— Знаешь, я не стану этого делать.
Я смотрела, как она нервно сучила ногами по пыли.
— Чего не станешь делать?
Еще несколько недель назад я бы испугалась, что получу пощечину, если не стану прислушиваться к советам. Серьезно. Я многого боялась, а теперь думала, что, возможно, собравшись позвонить Луке, я просто хватаюсь за первого мужчину, который полюбил меня за все это время. Мне было страшно, что никто больше не полюбит меня.
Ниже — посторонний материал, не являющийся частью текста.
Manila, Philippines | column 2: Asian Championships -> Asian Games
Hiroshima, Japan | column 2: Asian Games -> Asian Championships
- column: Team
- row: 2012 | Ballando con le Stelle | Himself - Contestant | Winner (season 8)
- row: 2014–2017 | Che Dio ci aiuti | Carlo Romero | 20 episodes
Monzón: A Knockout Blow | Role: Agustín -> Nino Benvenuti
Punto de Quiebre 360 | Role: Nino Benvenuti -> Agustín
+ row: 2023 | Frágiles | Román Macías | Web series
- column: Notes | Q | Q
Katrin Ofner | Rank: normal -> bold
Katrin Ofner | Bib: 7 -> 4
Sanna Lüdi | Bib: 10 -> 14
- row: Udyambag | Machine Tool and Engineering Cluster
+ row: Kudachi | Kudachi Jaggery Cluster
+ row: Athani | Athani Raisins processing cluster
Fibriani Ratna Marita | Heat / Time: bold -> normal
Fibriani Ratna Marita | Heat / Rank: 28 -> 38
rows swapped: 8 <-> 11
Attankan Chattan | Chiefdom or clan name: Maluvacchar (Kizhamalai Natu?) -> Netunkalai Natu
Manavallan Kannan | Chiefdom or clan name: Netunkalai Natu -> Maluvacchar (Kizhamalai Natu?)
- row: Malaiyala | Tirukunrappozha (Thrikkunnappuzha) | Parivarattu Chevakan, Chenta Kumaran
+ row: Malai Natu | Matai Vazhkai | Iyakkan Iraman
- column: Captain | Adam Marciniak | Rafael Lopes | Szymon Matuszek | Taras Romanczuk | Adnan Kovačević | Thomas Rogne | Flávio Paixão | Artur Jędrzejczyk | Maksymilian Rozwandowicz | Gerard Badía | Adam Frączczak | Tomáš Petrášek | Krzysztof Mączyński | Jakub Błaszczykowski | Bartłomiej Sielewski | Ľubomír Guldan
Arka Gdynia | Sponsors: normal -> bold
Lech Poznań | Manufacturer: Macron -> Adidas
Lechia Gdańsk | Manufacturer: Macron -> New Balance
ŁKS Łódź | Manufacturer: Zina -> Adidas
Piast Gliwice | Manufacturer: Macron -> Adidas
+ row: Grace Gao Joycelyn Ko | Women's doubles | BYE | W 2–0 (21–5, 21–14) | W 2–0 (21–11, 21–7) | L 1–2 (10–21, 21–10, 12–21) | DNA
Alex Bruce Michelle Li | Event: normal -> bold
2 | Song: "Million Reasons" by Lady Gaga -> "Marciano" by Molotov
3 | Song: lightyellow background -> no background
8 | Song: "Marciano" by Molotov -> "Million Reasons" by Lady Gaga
Неужели мне действительно нужно бояться, чтобы любить кого-то?
Я сжала руки, лежавшие на коленях, в кулаки, а затем расслабилась. Ладони у меня белые, линии жизни, любви, смерти — темно-розовые… Красивые руки. Я не могу прочесть по ним судьбу, но они прекрасны.
Я повернулась к дому тети Эвтерпы и посмотрела на окошки. Фасад подлатали, но я знала, что внутри, на стене, у которой раньше стояла кровать Бьянки, где она родила Эвтерпу, Мельпомену, Талию, Терпсихору, Уранию и Лоренцо, осталось выжженное молнией пятно, которое предстоит отскрести.
Я поднялась на ноги, обняла Лару и вошла в дом. Нужно продолжать работу.
Бывает, что слух все еще подводит меня, или, скорее, подводит моя голова. Но я не сдаюсь. Не питаю иллюзий и не сдаюсь. Никогда не знаешь, чего ждать от жизни.
За несколько дней до того, как прийти на твою работу, мы попробовали заглянуть к тебе домой, потому что секретарь в школе сказала, что у тебя по расписанию нет уроков. Мы вытянули у нее твой адрес. Но тебя и дома не оказалось. В саду у соседнего дома худой, узловатый, как древнее дерево, синьор энергично подстригал живую изгородь. Он сообщил нам, что ты ушел в горы со своей подругой. Ты тоже не стал связывать себя семейными узами.
Мама и синьор, привлекательный мужчина с орлиным носом, которому на вид было около семидесяти пяти лет, перекинулись быстрым, вежливым взглядом. Но взгляд мужчины сразу же переменился, стал оценивающим, и он подошел к небольшой стене, разделяющей сады двух домов.
Он посмотрел на маму, потом на меня; он узнал нас или, возможно, узнал Эвтерпу. Мне казалось, что он вот-вот заплачет. Но Нери улыбнулся.
Я берусь за историю своей семьи и понимаю, что в глубине души никто из моих родственников не знал, что творит.
Никто из членов семьи, проживая день за днем, не представлял, что порождал. Каждое движение, каждый ничтожный выбор моих бабушки и дедушки, Бьянки и Беньямино, а прежде — выбор их родителей повлиял на сегодняшний день, на меня, Вальтера, мою маму и всегда будет влиять.
Если бы моя прабабушка Инес повязала на голову черный или белый платок, а не желтый, уходя в поле собирать помидоры, возможно, чистильщик обуви и не заметил бы ее среди других девушек.
Он бы не заговорил с ней, она бы не обратила внимания на его ироничную улыбку, которую я, по-видимому, унаследовала.
Когда они впервые услышали о сборе урожая помидоров, они даже не подозревали, что курица уже готовится снести волшебное идеальное яйцо, пока не материализовавшееся, но уже скрывающее в себе будущее.
В яйце таились бабушка Бьянка, дети Бьянки и я.
Как знать, догадывался ли прадедушка Джанни давным-давно, что однажды у него родится глухая, кудрявая, с такими же, как у него, миндалевидными глазами и жутким страхом перед жизнью правнучка.